Have you noticed any other symptoms that might suggest food allergies - digestive issues, excessive spittup/reflux, gassy, skin issues (eczema, rashes), behavior issues, sleep issues, etc.?

Does your LO have the same reaction regardless of what food it is? What foods have you tried? Are you letting your LO self-feed, or are you trying purees?


----------



## basmom (Jun 4, 2006)

any other tactile sensitivities? You may just need to let your LO explore the food. Try:
Finger painting with pudding, yogurt or mashed avocado
Dumping and filling cups of small crackers (we used Annies Cheddar Bunnies)
Sprinkle cinnamon on a plate and cut long chunks of apples to use as crayons
Stack cubes of cheese and let him knock them over
Put Cheerios on a pipe cleaner (fold sharp ends over first) and let him take them off
Dip slightly cooked veggies (softer, but still string enough to dip) in applesauce, hummus, etc.
There are recipes for edible playdohs as well....you could work on poking veggie sticks in to a mound of playdoh or mashed potatoes

If he becomes less sensitive about touching then you can move on to letting the food touch his face (cheeks, chin, and finally just his lips) and he may try to put some things in hos mouth on his own.


----------



## kristen1978 (Dec 27, 2006)

Quote:


Originally Posted by *changingseasons* 
Have you noticed any other symptoms that might suggest food allergies - digestive issues, excessive spittup/reflux, gassy, skin issues (eczema, rashes), behavior issues, sleep issues, etc.?

Does your LO have the same reaction regardless of what food it is? What foods have you tried? Are you letting your LO self-feed, or are you trying purees?

We have not noticed ANY other symptoms (and I'll with him 24/7). He does have the same reaction to everything. We have practiced only self-feeding. Curran will turn his head and clamp his jaws shut if you come towards his mouth with a spoon.
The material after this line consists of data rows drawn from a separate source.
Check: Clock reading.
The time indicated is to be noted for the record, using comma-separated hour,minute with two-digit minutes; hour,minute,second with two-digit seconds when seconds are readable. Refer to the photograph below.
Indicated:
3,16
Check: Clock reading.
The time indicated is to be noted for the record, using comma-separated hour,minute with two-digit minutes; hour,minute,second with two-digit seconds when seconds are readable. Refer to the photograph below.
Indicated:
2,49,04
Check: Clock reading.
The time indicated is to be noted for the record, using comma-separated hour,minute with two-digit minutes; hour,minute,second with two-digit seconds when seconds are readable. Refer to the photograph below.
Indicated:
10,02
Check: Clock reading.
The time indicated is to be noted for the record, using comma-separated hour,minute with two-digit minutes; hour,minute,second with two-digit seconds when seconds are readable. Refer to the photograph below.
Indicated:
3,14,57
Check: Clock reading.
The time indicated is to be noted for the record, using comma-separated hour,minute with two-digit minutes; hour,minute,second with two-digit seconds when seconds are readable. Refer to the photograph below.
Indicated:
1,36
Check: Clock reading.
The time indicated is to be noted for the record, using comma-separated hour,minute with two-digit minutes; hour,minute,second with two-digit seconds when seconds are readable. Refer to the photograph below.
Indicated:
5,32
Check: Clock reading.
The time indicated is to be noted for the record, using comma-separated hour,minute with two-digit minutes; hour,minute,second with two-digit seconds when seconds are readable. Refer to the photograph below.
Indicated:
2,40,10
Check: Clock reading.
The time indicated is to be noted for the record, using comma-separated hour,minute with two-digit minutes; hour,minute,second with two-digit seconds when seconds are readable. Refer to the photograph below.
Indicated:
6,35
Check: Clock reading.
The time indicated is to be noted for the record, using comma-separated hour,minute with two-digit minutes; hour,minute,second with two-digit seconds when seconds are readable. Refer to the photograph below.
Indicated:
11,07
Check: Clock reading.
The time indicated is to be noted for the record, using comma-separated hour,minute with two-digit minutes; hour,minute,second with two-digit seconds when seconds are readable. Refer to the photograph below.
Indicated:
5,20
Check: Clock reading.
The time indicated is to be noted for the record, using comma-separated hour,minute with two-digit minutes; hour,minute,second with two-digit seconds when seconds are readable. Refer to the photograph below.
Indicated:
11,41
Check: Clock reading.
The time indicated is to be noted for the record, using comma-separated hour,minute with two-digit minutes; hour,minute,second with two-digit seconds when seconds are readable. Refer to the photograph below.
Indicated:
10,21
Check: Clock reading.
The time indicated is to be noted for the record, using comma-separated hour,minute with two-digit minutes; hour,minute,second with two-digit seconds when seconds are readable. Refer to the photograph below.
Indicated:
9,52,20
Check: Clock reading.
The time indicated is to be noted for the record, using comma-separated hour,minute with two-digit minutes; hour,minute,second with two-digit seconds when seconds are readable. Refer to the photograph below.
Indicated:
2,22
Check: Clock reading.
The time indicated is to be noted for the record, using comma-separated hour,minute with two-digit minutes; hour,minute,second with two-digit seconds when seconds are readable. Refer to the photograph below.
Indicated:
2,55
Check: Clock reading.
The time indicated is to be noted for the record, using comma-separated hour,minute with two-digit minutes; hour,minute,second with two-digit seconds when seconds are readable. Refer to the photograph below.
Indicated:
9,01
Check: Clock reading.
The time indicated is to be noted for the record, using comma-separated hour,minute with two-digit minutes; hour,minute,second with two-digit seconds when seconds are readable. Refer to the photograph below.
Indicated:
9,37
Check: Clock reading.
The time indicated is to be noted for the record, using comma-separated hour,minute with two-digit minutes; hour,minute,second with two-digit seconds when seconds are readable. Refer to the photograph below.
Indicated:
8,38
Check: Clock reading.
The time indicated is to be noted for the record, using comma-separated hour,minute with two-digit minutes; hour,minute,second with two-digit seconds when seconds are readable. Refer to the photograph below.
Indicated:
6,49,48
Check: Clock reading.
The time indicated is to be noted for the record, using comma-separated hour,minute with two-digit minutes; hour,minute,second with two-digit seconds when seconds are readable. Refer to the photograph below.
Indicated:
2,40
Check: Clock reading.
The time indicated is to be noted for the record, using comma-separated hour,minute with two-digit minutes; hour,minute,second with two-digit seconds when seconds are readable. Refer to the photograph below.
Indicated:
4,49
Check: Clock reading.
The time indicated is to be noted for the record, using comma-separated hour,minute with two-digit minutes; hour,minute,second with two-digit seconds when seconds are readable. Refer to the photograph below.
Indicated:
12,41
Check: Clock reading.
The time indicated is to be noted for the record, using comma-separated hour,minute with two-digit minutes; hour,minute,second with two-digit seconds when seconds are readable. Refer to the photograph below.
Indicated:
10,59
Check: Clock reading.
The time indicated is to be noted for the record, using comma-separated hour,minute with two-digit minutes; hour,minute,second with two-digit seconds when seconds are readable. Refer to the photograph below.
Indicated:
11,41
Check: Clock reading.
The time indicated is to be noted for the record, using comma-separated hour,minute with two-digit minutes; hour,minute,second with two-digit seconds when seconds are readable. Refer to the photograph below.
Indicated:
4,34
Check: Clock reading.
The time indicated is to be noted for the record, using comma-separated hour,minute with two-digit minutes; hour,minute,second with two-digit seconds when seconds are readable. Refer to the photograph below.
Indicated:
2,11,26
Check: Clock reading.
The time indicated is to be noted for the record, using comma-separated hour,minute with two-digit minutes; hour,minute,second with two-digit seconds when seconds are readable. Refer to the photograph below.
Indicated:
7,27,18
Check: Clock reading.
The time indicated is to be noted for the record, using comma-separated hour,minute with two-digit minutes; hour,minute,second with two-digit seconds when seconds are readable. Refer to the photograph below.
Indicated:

So far we have tried mashed avacado, banana, cooked beans, steamed veggies (mashed and unmashed), grated veggies and fruit, bits of crumbled homemade bread, chunks of fruit in a mesh feeder, teething "cookies" . . . . . he simply plays with it and then brushes it off onto the floor. If he tastes it he rares bites off a piece, and if he does get a piece in his mouth he gags and often vomits.


----------



## kristen1978 (Dec 27, 2006)

Quote:


Originally Posted by *basmom* 
any other tactile sensitivities? You may just need to let your LO explore the food. Try:
Finger painting with pudding, yogurt or mashed avocado
Dumping and filling cups of small crackers (we used Annies Cheddar Bunnies)
Sprinkle cinnamon on a plate and cut long chunks of apples to use as crayons
Stack cubes of cheese and let him knock them over
Put Cheerios on a pipe cleaner (fold sharp ends over first) and let him take them off
Dip slightly cooked veggies (softer, but still string enough to dip) in applesauce, hummus, etc.
There are recipes for edible playdohs as well....you could work on poking veggie sticks in to a mound of playdoh or mashed potatoes

If he becomes less sensitive about touching then you can move on to letting the food touch his face (cheeks, chin, and finally just his lips) and he may try to put some things in hos mouth on his own.

I haven't noticed other tactile sensitivities, but these are GREAT ideas. He will play in sand, with dried oats, uncooked lentils. Likes baths. Doesn't seem to mind getting his hands messy. Smooshes stuff and smears it around. We encourage "artistic expression" at mealtime -- he will often paint with banana and/or avacado.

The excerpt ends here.